Answer: Yes, and these are the ideal conditions for long-term success, but it takes the right formula of calories, nutrition and exercise to build muscle while losing body fat. Conventional dieting typically does not create these conditions. In fact, when weight is lost through any standard program of diet and/or exercise, generally three-quarters of the weight lost is body fat and one-quarter is lean body mass/muscle (LBM). The reverse is also common; for every pound of weight adults gain, three-quarters is fat and one-quarter is LBM/muscle. The body will naturally increase muscle during weight gain in order to carry the heavier body mass through life. When weight is lost, the extra muscle is no longer necessary so it’s diminished and adds to the total weight loss shown on the scale.

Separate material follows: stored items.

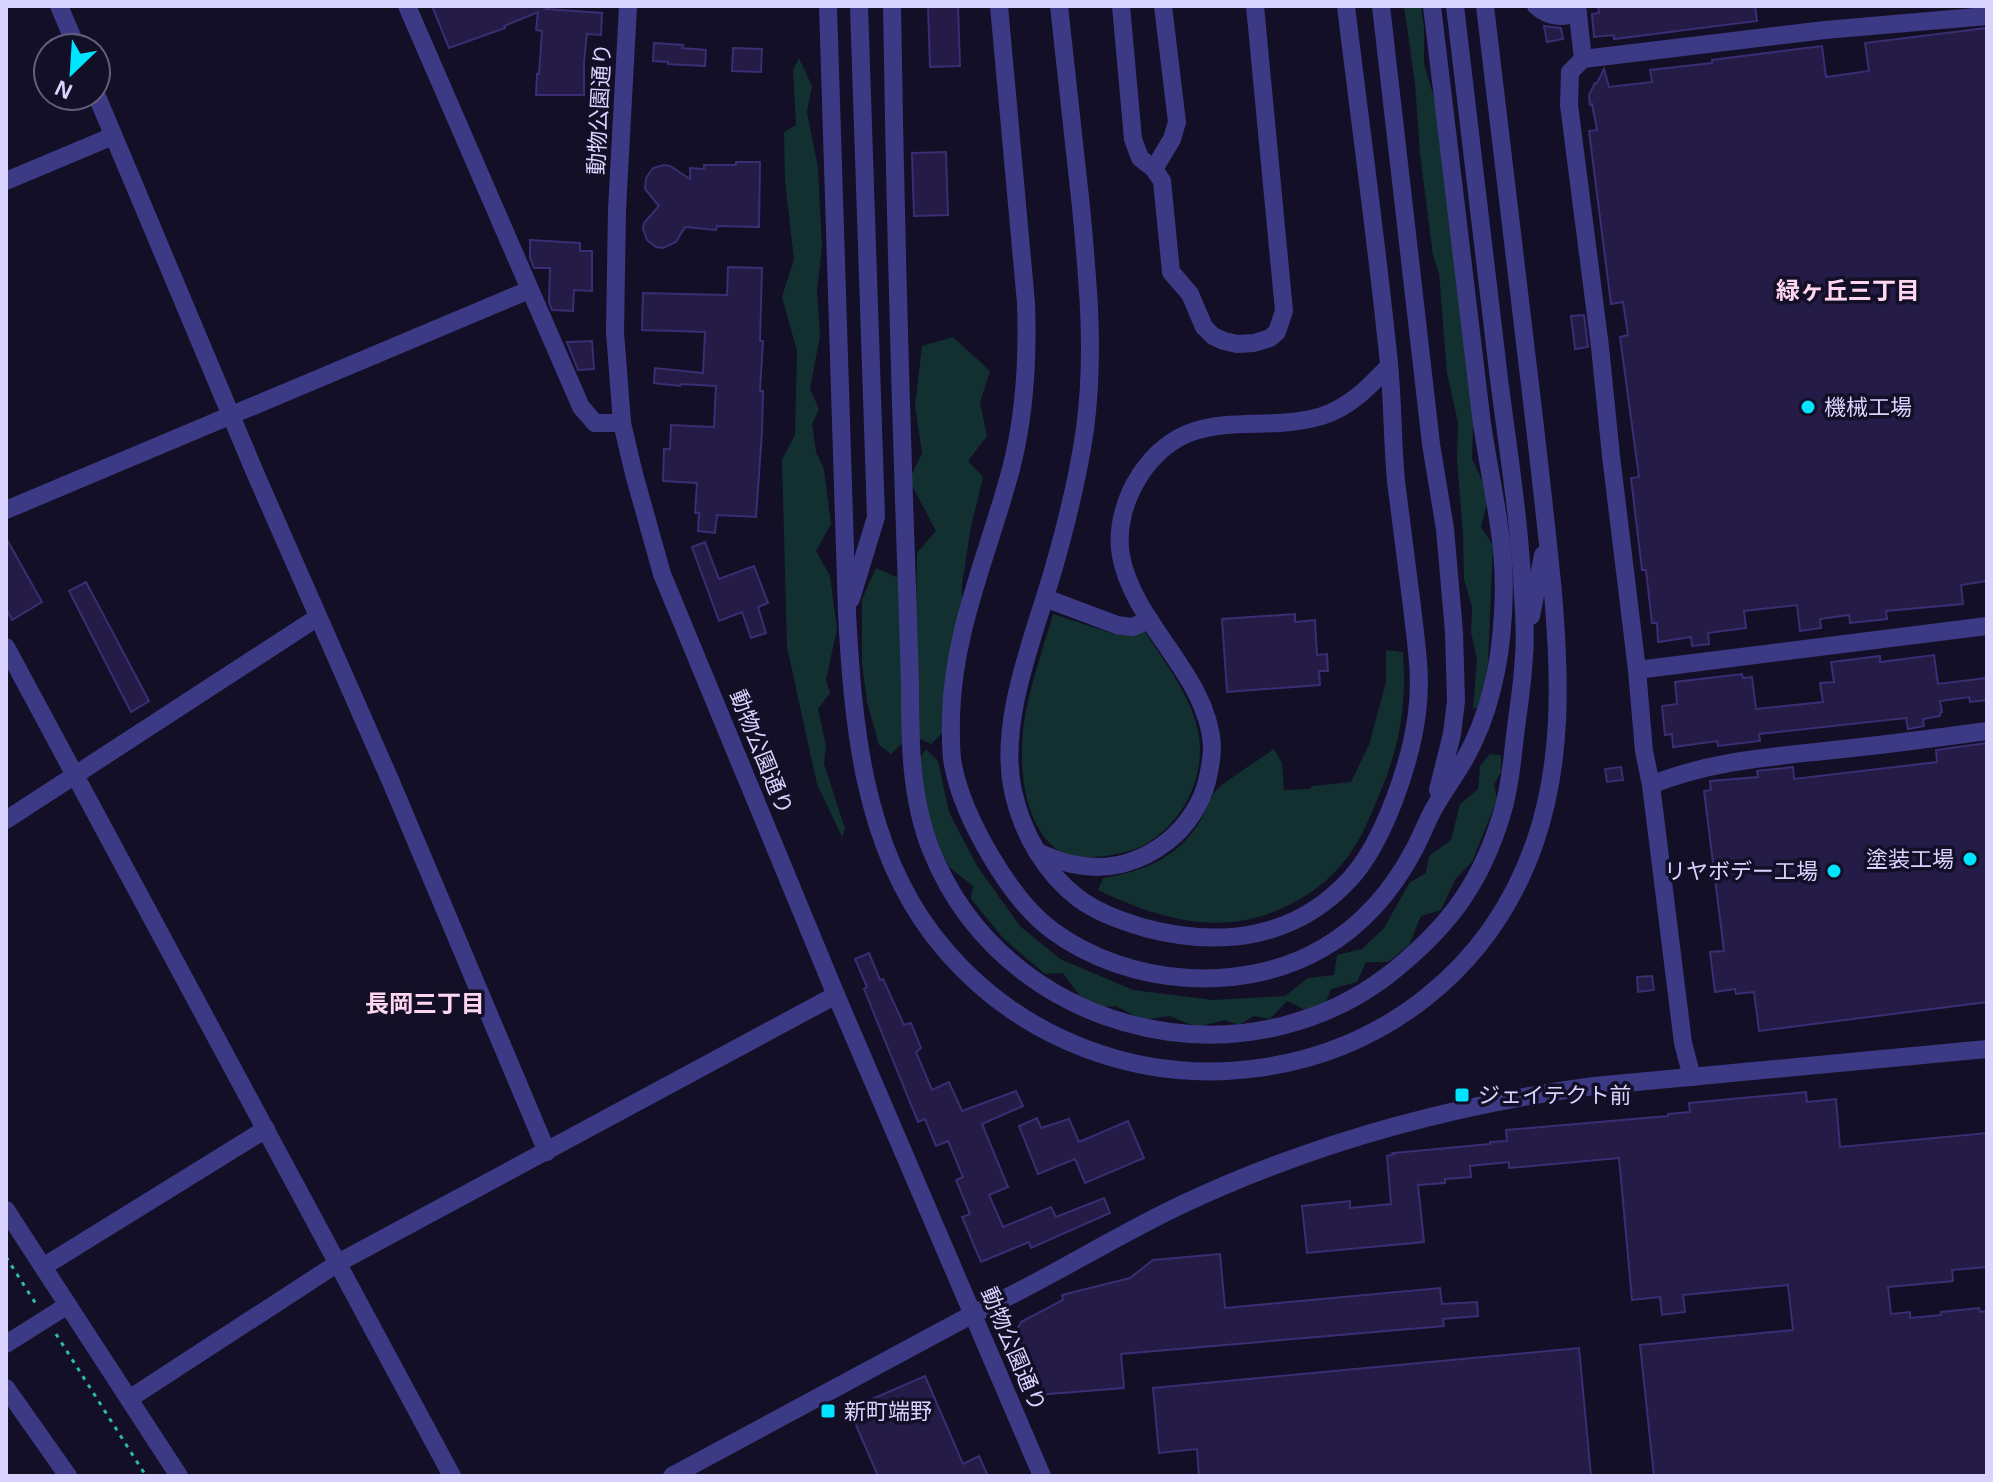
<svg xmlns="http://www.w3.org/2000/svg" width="1993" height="1482" viewBox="0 0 1993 1482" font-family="Arial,'Noto Sans JP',sans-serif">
<rect width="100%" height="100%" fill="#130f26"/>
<!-- green -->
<g fill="#12302f">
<polygon points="1404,6 1421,6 1424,27 1424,64 1438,111 1474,396 1472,459 1489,495 1481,527 1493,545 1488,664 1480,707 1473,709 1477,660 1471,632 1472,607 1464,579 1463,535 1457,460 1458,423 1447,373 1439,273 1433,256 1420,153 1415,84"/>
<polygon points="799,58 812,86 807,112 818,168 822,247 817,290 820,336 810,389 819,409 812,424 816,452 824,469 831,524 816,551 830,576 837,629 826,680 830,693 818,709 826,746 824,764 845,829 842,837 817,784 787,647 782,460 795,435 797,351 782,297 794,259 785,181 784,132 796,125 793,70"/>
<polygon points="953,337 990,371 980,403 987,436 968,461 983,477 971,527 962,584 962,647 944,731 931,744 920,739 913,728 907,729 902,743 891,754 879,745 867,702 862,663 862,599 876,568 899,578 916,618 917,553 936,531 909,480 922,453 915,406 922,346"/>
<path d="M1053,614L1114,634H1128L1143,628C1163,661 1193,697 1199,736C1205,778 1183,822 1146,844C1134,851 1119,854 1105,856C1091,858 1070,858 1058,850C1030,831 1022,787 1022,756C1021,708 1040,660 1053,614Z"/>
<path d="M1386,650L1403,652C1407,708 1399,749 1377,800C1370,817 1363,834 1353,849C1338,873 1315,892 1289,905C1223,938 1161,920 1098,890L1103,878C1141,872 1175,859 1197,826C1204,815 1208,803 1214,793C1221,783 1262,758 1274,749L1282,763L1284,790L1310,789L1312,786L1351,782L1369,745L1386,682Z"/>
<polygon points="926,749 938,761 949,812 977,866 1020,926 1060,959 1133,990 1213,1000 1285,996 1308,978 1334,975 1337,955 1362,949 1384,928 1410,882 1426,873 1429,856 1451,840 1460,804 1478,789 1480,766 1490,754 1501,755 1501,772 1494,784 1497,800 1472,862 1456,878 1441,910 1421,916 1409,945 1388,962 1366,962 1357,982 1331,989 1325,1005 1309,1012 1287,1001 1270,1019 1254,1016 1239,1025 1225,1020 1197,1027 1169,1016 1143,1020 1116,1006 1102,1007 1082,999 1063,973 1045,974 1003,938 971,899 973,886 949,867 924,816 918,761"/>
</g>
<!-- building -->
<g fill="#241b47" stroke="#3b2d73" stroke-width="2">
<polygon points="432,6 551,6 546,9 602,13 601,35 587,34 584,62 584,95 536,95 537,74 539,74 542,31 536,30 538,12 504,26 505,28 449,48"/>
<polygon points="928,6 958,6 960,66 930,67"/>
<polygon points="1598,6 1755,6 1757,21 1614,39 1614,35 1594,37 1592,14 1599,13"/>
<polygon points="1544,26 1561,28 1563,39 1547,42"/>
<polygon points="1987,28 1987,581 1961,585 1963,604 1886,611 1887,619 1850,623 1849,615 1820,619 1821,628 1800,631 1797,605 1744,611 1746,628 1708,633 1709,644 1692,646 1691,637 1658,642 1657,623 1652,623 1646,570 1642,570 1631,478 1639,477 1620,337 1628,335 1623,302 1611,304 1589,131 1597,130 1592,104 1590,105 1589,95 1595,83 1597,83 1604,69 1609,87 1652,82 1650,70 1712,63 1712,60 1822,46 1826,77 1869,71 1865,43"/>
<polygon points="654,43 683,45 682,48 706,50 705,66 668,64 668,62 653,61"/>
<polygon points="733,48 762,49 761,72 732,71"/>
<polygon points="946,152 948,215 914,216 912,153"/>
<polygon points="736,162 760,162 759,227 717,226 716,230 685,227 676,242 663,248 656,247 647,240 643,229 644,223 659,206 645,189 646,178 653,168 664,165 670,166 690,179 690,168 704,169 704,165 736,165"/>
<polygon points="530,240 580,243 580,251 592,251 592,291 574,290 573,311 552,310 549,302 550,268 534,268 530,258"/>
<polygon points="728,267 762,268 760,341 763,341 760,391 763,391 762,432 756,517 717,515 715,533 698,531 699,513 695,513 697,483 663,481 664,449 670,449 671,425 714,427 716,386 680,384 680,386 654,383 655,368 703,373 705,332 642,330 643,293 727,295"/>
<polygon points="1584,315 1588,347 1575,349 1571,316"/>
<polygon points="592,341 594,369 578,370 567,342"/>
<polygon points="6,538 42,602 12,620 6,608"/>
<polygon points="705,542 719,579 754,566 768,603 758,607 766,633 751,638 742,612 719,621 692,547"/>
<polygon points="86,582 149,701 131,712 69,591"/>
<polygon points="1295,614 1295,622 1315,620 1317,655 1327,654 1328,671 1319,671 1320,685 1227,692 1222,619"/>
<polygon points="1934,655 1938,684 1987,678 1987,700 1970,702 1969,697 1940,701 1942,712 1940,713 1940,716 1923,719 1924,726 1908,729 1906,718 1759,734 1760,741 1718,746 1717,741 1673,747 1672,734 1665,735 1662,706 1677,704 1675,682 1742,674 1743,678 1752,677 1756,709 1823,702 1820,683 1834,682 1831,662 1880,656 1880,662"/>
<polygon points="1987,743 1987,1002 1759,1031 1754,992 1736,994 1735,989 1715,992 1710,952 1724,951 1704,791 1711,790 1710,781 1758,777 1757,771 1793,767 1794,779 1937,762 1936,750"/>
<polygon points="1621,767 1623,780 1607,782 1605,769"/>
<polygon points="869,953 880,980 883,979 904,1025 911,1023 921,1048 916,1052 932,1090 949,1082 962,1111 1016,1091 1023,1106 982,1124 1008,1187 989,1195 1003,1227 1051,1207 1056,1217 1104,1198 1110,1213 1031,1248 1029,1242 981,1262 962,1217 970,1214 956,1180 963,1177 948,1141 936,1146 925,1119 918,1122 864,989 867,987 855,959"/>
<polygon points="1652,976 1654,990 1638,992 1637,977"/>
<polygon points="1806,1092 1807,1102 1836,1099 1840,1147 1987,1133 1987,1267 1952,1270 1953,1281 1888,1287 1891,1314 1910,1312 1910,1318 1941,1315 1941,1312 1979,1308 1980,1312 1987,1311 1987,1476 1654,1476 1640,1345 1793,1330 1788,1285 1683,1295 1685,1312 1662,1315 1660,1297 1632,1300 1619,1158 1509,1168 1509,1162 1470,1166 1471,1177 1445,1179 1445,1183 1418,1185 1424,1242 1307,1253 1302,1206 1350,1201 1350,1208 1391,1204 1387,1156 1394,1154 1393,1153 1490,1144 1490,1142 1507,1141 1506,1130 1668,1116 1668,1114 1690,1112 1689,1103"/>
<polygon points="1037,1118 1041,1128 1069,1119 1079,1142 1128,1121 1144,1158 1085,1183 1075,1159 1038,1174 1019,1126"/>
<polygon points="1220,1254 1225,1308 1440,1288 1442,1304 1477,1302 1478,1316 1443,1319 1444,1326 1121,1354 1124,1388 1036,1395 1014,1336 1021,1322 1063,1300 1062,1295 1130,1278 1153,1260"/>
<polygon points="1579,1348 1591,1476 1199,1476 1197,1449 1159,1453 1153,1388"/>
<polygon points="925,1376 963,1464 979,1456 988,1476 878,1476 849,1409"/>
</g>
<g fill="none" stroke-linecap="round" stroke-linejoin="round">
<!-- path -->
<g stroke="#2fb8b0" stroke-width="3" stroke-dasharray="4 6" stroke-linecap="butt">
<polyline points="6,1257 36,1304"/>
<polyline points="56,1334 146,1476"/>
</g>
<!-- minor -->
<g stroke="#3d3a85" stroke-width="18">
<polyline points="59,6 77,48"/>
<polyline points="407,6 581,407 595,423 622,423"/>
<polyline points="628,6 617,210 615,332 622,423 634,474 662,574 836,995 1042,1476"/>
<path d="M828,6L847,613C853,724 863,843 933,935C1100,1151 1445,1103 1535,842C1563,761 1560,677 1553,593C1547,531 1540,471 1533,410C1517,275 1501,141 1485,6"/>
<path d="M892,6C895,200 900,393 907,587C908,619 909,651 910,684C910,740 910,797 931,850C972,952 1063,1017 1170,1032C1246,1042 1325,1023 1387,976C1442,933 1477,891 1499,823C1510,792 1512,759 1516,728C1519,704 1523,680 1524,655C1526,636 1524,615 1523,595C1520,523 1508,450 1499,379C1485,254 1470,130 1455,6"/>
<path d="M999,6L1026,303C1028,358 1025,415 1011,469C989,552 953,630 951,716C951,732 950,750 953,765C963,817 1010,900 1053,931C1128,986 1243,995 1323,948C1363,925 1394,888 1415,848C1421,836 1426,824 1432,812C1441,795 1453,779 1463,762C1476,740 1486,714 1492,689C1504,644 1507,579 1500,533C1495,494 1486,455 1481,416C1465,280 1449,143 1432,6"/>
<path d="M1059,6C1066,73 1074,140 1081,207C1088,281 1095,354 1085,429C1078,478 1066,526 1052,574C1033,639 998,723 1013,791C1022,832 1044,872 1078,898C1098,913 1122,921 1145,928C1221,948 1295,939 1350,879C1384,842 1411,762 1417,713C1422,678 1416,643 1412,607C1407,565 1401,523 1396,481C1392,439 1393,396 1388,354C1376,238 1360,122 1346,6"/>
<polyline points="1121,6 1133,139 1140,158 1154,169 1162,181 1171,272 1190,294 1204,327 1213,336 1224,341 1237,344 1254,343 1270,338 1277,332 1284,311 1255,6"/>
<polyline points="1381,6 1431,444 1445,529 1454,632 1456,701 1452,734 1438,790"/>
<path d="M1536,6C1549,18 1562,17 1578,14"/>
<polyline points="1577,6 1583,59"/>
<polyline points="96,94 256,475 391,782 547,1152"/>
<polyline points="1154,169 1172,139 1177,122 1163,6"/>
<polyline points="6,181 113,136"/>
<polyline points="6,510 529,290"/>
<polyline points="1045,598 1117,625 1132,627 1150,620"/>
<polyline points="851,599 876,517 859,6"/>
<polyline points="1531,616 1543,555"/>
<polyline points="6,647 452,1476"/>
<polyline points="1637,670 1987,626"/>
<path d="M1651,785C1710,761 1770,757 1833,750C1884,745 1936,738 1987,731"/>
<polyline points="6,820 318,617"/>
<path d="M1037,852C1048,856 1060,862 1072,864C1107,872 1140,863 1168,841C1186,827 1202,803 1207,781C1210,769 1212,757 1212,745C1207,674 1134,625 1121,556C1116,528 1125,498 1140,475C1189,401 1255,436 1322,416C1350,407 1369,387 1389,366"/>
<polyline points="1692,1077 1683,1043 1651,785 1644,751 1637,670 1611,456 1600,347 1569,105 1570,72 1583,59 1825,30 1987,16"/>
<polyline points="6,1210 179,1476"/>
<polyline points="43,1267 266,1129"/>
<polyline points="6,1344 68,1305"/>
<polyline points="6,1388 68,1476"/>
<polyline points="129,1399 338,1263 836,995"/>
<path d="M672,1476L973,1314C1045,1281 1111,1238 1183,1204C1313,1143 1451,1105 1594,1086L1987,1049"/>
</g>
</g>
<!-- markers -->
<g fill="#00e5ff" stroke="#130f26" stroke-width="3">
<circle cx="1808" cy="407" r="8"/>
<circle cx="1970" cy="859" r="8"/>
<circle cx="1834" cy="871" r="8"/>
<rect x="1454" y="1087" width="16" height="16" rx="4"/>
<rect x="820" y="1403" width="16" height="16" rx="4"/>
</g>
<g text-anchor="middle" stroke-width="7" stroke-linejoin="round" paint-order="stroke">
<!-- street labels -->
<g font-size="22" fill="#d9d4ff" stroke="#130f26">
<text transform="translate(599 109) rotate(-87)" y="8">動物公園通り</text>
<text transform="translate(762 752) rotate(68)" y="8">動物公園通り</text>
<text transform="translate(1014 1349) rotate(67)" y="8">動物公園通り</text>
</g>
<!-- poi labels -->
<g font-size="22" fill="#d9d4ff" stroke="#130f26" text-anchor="start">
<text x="1824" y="415">機械工場</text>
<text x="1954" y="867" text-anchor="end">塗装工場</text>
<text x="1818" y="879" text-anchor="end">リヤボデー工場</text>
<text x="1478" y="1103">ジェイテクト前</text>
<text x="844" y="1419">新町端野</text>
</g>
<!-- neighbourhood labels -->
<g font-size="24" font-weight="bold" fill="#ffd6f0" stroke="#130f26">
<text x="1848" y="299">緑ヶ丘三丁目</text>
<text x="425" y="1012">長岡三丁目</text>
</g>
</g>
<!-- border -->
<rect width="1993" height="1482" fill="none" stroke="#d9d4ff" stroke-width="16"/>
<!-- north arrow -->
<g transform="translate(72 72) rotate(205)"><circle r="38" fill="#130f26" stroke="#625e7d" stroke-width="2"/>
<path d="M0-6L14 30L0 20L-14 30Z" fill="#00e5ff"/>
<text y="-12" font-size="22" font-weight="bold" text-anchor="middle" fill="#d9d4ff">N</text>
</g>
</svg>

In order to build muscle while losing fat, we’ve designed our program to feed muscle with appropriate types & amounts of food, and we’ve added dietary support in the way of nutritional supplements, which supply important nutrition without the calories. In other words, starve the fat by consuming slightly fewer calories than you burn, which allows the body to draw energy from its fat stores. At the same time you feed the muscle by supplying nutrients without adding extra calories. Now the muscles have the necessary materials and energy to increase in size as long as you incorporate some form of resistance exercise.
The formula for building muscle while losing body fat is something we developed for bodybuilding and then brought to the mainstream in the mid 1980s. Unfortunately, most dieters, and especially non-athletic people, prefer to see the number on the scale decrease as quickly as possible. This makes any addition of muscle weight counterproductive when viewing their weekly weight changes. Therefore, we introduced the idea of measuring body fat each time you weighed in. This allows you to see the pounds of body fat change even when the number on the scale is saying something different. Example: start out at 160 pounds, 30% body fat and two weeks later you are still 160lbs but your body fat is 29%. In actuality you lost 1.6lbs of BF and gained the same in muscle*. This is a common scenario in health clubs where people begin to exercise, eat better and supplement their diet. As mentioned above, building muscle (or at least maintaining as much as possible) during weight/fat loss is the most desirable way to pursue fitness as this method builds a stronger, more functional body that will last longer into old age. Additionally, adding pounds of muscle will help offset the inevitable decline in the amount of calories the body burns when you lose weight/fat (the lower the body weight, the fewer calories burned in all activities). This is because the new muscle tissue will use more calories per day than the lost fat tissue was burning. And finally – as the body fat comes off while adding a little muscle, the overall look of the body is generally more desirable.
Want to learn more? See Xtreme Muscle Stack: Creating the Perfect Anabolic Storm.
*Note of interest: If you are overweight and weight/fat loss is the primary goal, you should not be building muscle at the same rate of weight loss for any significant period of time or your calorie deficit is simply not large enough. In other words, “the number” will go down at a desired pace eventually if you are truly losing body fat.